Waktu itu, penelitian yang kami lakukan mengangkat topik "Efek Water Kefir Jeruk terhadap Tikus yang Diinduksi Hiperlipidemia". Penelitian itu berlangsung cukup lama sekitar 3 bulan lebih. Namun, dari situ aku belajar dasar-dasar mengenai penelitian, lalu biasanya Mas Bowo memberi wejangan yang sangat panjang dan banyak, yang intinya manajemen waktu dan menentukan skala prioritas. Wabil khusus untuk Mas Bowo, terimakasih banyak, jazakallah khairan. Semoga menjadi ilmu yang bermanfaat. Penelitian ini memang mempunyai topik utama yang sudah disebutkan sebelumnya, namun para peserta yang tergabung dalam penelitian ini akan mendapatkan variabel yang nantinya bisa digunakan untuk submit abstract di konferensi terkait. Penelitian pun berakhir, selanjutnya yang harus dilakukan adalah menganalisis datanya menggunakan software SPSS. Lagi-lagi kita semua belajar hal baru, walaupun belum sampai di blok 2.7 Penelitian Medis, aku sedikit mengerti cara menggunakan SPSS itu. Lumayan lah untuk blok 2.7 nanti tidak terlalu polos-polos amat.

Data telah selesai dianalisis, selanjutnya variabel tersebut bebas kita akan submit di event konferensi mana. Waktu itu, aku men-submit abstrakku ke konferensi di Sendai, Jepang, dan abstrakku diterima. Waktu itu bulan Mei acaranya akan berlangsung, setelah mempersiapkan semuanya termasuk tiket, penginapan, dan sejumlah uang, aku tidak jadi berangkat karena ada perubahan sistem perizinan di FK UII. Memang mengecewakan, terlebih lagi orangtua tidak mendukung aku untuk berangkat. Padahal besok seharusnya sudah berangkat ke Jepang bersama Mas Bowo dan Mas Alfian. Terlebih lagi Jepang adalah negara impianku untuk dikunjungi. Mungkin Allah belum mengizinkan aku ke luar negeri untuk pertama kalinya waktu itu.
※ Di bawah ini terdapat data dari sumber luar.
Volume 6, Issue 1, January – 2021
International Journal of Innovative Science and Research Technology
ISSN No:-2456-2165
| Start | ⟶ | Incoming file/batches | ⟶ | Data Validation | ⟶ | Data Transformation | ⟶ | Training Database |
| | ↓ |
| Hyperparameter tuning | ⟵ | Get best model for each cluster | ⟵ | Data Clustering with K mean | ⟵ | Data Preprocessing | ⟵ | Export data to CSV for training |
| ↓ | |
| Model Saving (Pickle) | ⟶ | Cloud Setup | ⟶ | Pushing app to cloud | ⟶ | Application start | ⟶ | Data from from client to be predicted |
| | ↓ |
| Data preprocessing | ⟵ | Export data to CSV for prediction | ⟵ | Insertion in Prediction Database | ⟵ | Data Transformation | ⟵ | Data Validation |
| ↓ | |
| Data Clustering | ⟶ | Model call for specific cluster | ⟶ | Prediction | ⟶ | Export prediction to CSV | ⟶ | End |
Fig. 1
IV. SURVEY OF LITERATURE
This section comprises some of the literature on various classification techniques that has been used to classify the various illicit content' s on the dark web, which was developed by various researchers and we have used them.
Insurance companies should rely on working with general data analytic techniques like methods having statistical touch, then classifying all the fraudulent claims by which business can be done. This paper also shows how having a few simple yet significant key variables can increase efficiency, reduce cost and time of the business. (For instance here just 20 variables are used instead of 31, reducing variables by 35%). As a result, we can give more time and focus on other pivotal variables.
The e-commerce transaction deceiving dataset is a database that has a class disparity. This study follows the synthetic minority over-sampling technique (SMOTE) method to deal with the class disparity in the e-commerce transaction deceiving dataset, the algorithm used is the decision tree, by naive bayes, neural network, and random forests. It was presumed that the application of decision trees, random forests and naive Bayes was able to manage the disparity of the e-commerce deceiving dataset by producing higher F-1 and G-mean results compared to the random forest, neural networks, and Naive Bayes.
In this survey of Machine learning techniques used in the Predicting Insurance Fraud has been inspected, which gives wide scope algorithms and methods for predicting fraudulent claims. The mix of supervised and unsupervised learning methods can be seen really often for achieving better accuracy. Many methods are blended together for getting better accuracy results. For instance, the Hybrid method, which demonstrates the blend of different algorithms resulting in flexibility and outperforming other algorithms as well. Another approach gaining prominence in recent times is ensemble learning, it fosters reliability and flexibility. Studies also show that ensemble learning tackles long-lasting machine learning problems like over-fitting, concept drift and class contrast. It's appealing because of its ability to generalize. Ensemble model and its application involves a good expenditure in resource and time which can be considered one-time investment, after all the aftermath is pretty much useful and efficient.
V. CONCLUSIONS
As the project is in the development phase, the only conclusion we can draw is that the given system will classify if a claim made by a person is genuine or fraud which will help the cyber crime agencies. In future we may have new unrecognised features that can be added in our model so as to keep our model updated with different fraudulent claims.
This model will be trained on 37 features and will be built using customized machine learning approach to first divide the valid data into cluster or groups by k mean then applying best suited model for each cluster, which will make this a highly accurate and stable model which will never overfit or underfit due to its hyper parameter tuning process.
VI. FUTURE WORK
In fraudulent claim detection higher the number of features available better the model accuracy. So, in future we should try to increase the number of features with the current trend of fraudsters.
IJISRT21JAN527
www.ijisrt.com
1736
Tidak patah semangat untuk mengejar mimpi, aku men-submit abstrakku ke event lain di Korea Selatan. Waktu itu acaranya berlangsung pada bulan September 2019. Konferensi ini terbilang cukup besar karena dihadiri banyak peserta dari berbagai negara. Saat melihat notifikasi email, Alhamdulillah ternyata abstrakku diterima dan aku akan mempresentasikan karyaku di sana. Tidak ingin seperti sebelumnya tidak jadi berangkat ke Jepang, kali ini aku mengurus semua perizinannya jauh-jauh hari.

Kali ini delegasi dari UII untuk menghadiri konferensi tersebut terbilang banyak karena memang tidak sedikit yang men-submit abstraknya dan diterima. Salah satunya adalah aku. Aku merasa senang karena akan pergi ke sana.

Di hari keberangkatan, aku hanya bersama Mas Alfian dan Mas Bintang, sisanya tidak bersama kami karena membeli tiket pesawat yang berbeda. Kami berangkat dari Jogja ke Incheon, Korea dengan menaiki maskapai Singapore Airlines dan akan transit di Singapura sebentar. Singkat cerita kami sampai lah di Incheon. Itulah kali pertamanya aku menginjakkan kaki di luar negeri (transit tidak dihitung). Namun waktu sudah hampir larut malam, kami harus mencari penginapan terdekat untuk bermalam sebelum besoknya berangkat ke lokasi konferensi yaitu di Conrad Hotel Seoul. Di malam itu, aku teringat bahwa poster yang kubawa untuk presentasi di acara konferensi tersebut tertinggal di dalam bagasi pesawat.

Di hari berikutnya, aku akan mencetak ulang poster tersebut di Seoul. Harganya jauh lebih mahal dibandingkan di Indonesia sekitar 2800 won kalau tidak salah. Selanjutnya kami bertolak ke hotel yang telah disediakan panitia konferensi. Ini dikarenakan aku mendapatkan akomodasi hotel bintang 3 di sekitar Conrad Hotel, Seoul. Selain itu, Alhamdulillah aku juga mendapatkan penghargaan "Young Investigator Award" pada acara tersebut. Di sore harinya, kami menghadiri opening ceremony di Conrad Hotel. Acara ini adalah acara makan-makan, namun tetap berhati-hati untuk tidak mengambil makanan yang tidak ada logo halalnya.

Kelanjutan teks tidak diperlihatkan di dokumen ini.